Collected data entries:
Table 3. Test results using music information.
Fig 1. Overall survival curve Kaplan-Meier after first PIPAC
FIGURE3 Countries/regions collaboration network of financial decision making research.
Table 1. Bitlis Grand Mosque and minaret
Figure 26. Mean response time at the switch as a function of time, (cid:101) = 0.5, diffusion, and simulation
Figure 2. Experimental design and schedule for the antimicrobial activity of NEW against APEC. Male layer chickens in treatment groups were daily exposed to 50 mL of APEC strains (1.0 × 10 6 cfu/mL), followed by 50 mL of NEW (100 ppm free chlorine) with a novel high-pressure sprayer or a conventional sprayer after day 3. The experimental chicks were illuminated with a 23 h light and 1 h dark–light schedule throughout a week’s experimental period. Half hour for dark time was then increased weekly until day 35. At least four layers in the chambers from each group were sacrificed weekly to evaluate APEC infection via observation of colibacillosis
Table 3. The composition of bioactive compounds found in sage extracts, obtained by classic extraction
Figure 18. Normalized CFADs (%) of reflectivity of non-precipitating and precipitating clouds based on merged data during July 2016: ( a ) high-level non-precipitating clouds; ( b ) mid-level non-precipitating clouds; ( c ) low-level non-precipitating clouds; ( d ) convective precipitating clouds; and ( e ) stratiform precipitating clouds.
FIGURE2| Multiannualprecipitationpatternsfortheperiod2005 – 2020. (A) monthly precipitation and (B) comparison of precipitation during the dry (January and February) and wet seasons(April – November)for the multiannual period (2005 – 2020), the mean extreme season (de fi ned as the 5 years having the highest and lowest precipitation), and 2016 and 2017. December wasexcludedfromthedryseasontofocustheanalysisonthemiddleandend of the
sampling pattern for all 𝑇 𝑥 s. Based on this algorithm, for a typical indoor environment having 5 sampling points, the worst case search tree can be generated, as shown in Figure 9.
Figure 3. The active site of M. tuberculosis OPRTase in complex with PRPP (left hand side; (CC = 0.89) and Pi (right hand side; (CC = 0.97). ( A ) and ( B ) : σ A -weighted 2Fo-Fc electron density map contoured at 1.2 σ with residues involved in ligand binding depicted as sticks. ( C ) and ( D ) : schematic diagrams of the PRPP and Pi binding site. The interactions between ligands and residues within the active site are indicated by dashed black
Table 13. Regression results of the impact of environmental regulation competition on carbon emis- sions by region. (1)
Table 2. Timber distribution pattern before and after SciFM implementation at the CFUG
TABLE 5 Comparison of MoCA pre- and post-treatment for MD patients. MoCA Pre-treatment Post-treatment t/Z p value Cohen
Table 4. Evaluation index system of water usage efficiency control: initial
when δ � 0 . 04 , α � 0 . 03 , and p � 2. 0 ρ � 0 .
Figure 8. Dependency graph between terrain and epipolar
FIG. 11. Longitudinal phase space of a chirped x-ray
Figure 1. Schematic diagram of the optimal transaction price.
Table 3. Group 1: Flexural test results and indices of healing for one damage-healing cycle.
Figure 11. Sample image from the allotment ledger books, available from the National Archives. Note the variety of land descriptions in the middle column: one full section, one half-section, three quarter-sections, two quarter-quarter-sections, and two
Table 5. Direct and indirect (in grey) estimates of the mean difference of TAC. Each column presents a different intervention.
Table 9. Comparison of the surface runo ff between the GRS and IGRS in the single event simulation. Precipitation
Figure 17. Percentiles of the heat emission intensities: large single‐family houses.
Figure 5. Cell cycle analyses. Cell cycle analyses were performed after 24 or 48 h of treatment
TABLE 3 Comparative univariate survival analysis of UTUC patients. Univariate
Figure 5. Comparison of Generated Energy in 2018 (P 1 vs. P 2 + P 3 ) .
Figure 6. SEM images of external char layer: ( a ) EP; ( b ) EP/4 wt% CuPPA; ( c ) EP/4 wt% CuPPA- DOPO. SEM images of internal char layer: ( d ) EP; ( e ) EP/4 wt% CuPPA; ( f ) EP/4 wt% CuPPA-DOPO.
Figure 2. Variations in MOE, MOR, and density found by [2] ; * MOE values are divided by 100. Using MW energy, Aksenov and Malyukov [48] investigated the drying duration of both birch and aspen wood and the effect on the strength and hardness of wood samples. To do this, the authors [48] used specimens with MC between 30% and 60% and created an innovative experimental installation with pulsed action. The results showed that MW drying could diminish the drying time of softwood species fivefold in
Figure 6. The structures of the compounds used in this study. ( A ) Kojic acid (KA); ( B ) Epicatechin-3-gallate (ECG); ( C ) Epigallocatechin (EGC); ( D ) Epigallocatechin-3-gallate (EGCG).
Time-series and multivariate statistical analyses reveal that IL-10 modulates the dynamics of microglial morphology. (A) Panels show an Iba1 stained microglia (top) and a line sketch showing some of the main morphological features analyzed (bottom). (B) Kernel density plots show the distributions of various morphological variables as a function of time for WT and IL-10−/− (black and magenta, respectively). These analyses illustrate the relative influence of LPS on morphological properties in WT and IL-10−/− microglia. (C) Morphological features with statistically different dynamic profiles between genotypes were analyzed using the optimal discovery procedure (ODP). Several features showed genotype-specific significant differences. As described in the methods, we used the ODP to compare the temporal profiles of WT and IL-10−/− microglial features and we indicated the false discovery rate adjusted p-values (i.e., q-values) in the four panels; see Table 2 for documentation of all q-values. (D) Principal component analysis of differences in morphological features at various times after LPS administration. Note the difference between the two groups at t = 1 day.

» **Task objective**
The task calls for all lines in the entries that hold "column".

» **Result**
Figure 11. Sample image from the allotment ledger books, available from the National Archives. Note the variety of land descriptions in the middle column: one full section, one half-section, three quarter-sections, two quarter-quarter-sections, and two
Table 5. Direct and indirect (in grey) estimates of the mean difference of TAC. Each column presents a different intervention.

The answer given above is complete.